I draw the figure more or less as I would in matplotlib, using the matplotlib scatter to draw my demand and shortage points. The rest of the lines are basically legend customization by creating dummy artists to show max demands and shortages in the legend.

fig = plt.figure(figsize=(12, 6))
ax = plt.axes(projection=tiles.crs)
ax.add_feature(rivers_10m, facecolor='None', edgecolor='b')
ax.add_image(tiles, 9, interpolation='none')
ax.set_extent(extent)
dem_points = ax.scatter(structures['X'], structures['Y'], marker = '.', s = demands['0']/50, c = 'dodgerblue', transform=ccrs.Geodetic())
short_points = ax.scatter(structures['X'], structures['Y'], marker = '.', s = shortages['0']/50, c = 'coral' ,transform=ccrs.Geodetic())
l2 = ax.scatter(-110,37, s=demands.values.max()/50, c = 'dodgerblue', transform=ccrs.Geodetic())
l4 = ax.scatter(-110,37, s=shortages.values.max()/50, c = 'coral',transform=ccrs.Geodetic())
dem_label = ax.scatter(-110,37, s=0, transform=ccrs.Geodetic())
short_label = ax.scatter(-110,37, s=0, transform=ccrs.Geodetic())
labels = ['Max Demand' , str(demands.values.max()) + ' af', 
          'Max Shortage' , str(shortages.values.max()) + ' af']
legend = ax.legend([dem_label, l2, short_label, l4], labels, ncol=2, loc = 'upper left', title = 'Month: '+ str((0 + 10) % 12 +1) + '/' + str(int(math.floor(0/12))+1908)+'\n', fontsize=10, title_fontsize = 14, borderpad=2, handletextpad = 1.3)

This code should produce something like the following, which shows the relative demand across users in blue, as well as how much of that demand was not met (shortage) in orange for November 1908. The large circles in the legend show the max demand and shortage across all users across all months in the record for reference.

To animate this, it’s very simple. All we need to create is another function (in this case update_points) that will define what changes at every frame of the animation. I’ve defined my function to adjust the size of every circle according to the timestep/frame, as well as change the title of the legend to the correct month. Matplotlib’s FuncAnimation then uses that and my figure to update it repeatedly (in this case for 120 steps). Finally, the animation can be saved to a video.

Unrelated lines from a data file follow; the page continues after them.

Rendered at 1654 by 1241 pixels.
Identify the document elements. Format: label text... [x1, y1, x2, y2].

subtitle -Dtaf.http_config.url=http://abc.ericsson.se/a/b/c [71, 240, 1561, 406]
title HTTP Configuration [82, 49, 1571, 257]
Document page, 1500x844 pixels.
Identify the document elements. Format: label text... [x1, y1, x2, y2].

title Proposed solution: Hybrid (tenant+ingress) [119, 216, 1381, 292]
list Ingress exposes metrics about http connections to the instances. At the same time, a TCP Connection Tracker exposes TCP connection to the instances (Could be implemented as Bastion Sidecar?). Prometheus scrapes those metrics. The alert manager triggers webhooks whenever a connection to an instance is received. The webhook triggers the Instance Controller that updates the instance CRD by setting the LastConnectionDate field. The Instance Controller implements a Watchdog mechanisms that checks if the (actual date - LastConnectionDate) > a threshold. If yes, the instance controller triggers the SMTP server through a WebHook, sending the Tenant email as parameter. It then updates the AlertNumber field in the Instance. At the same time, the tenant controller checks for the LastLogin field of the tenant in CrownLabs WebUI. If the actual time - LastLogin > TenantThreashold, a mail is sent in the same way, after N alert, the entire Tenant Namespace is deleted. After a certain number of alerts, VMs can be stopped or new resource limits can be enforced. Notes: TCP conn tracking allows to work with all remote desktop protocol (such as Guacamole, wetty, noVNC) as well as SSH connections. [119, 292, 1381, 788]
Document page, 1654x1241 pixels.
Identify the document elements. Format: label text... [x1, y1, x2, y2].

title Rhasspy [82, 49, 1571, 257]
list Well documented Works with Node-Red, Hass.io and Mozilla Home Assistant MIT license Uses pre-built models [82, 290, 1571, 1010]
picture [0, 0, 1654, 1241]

def update_points(num, dem_points, short_points, legend):
    dem_points.set_sizes(demands[str(num)]/10)
    short_points.set_sizes(shortages[str(num)]/10)
    legend.set_title('Month: '+ str((num + 10) % 12 +1) + '/' + str(int(math.floor(num/12))+1908))
    return dem_points, short_points, legend 
       
anim = animation.FuncAnimation(fig, update_points, 120, fargs=(dem_points, short_points, legend),
                                   interval=200, blit=False)
anim.save('basin_animation.mp4', fps=10,  dpi=150, extra_args=['-vcodec', 'libx264'])
WordPress reduces resolution, full res can be found here: https://imgur.com/a/6zfYIDU

There’s a lot to be added and improved, but from this simple version we can immediately see certain diversions popping out as well as geographical regions that exhibit frequent shortage. I will continue working on this and hopefully share improved versions in the future.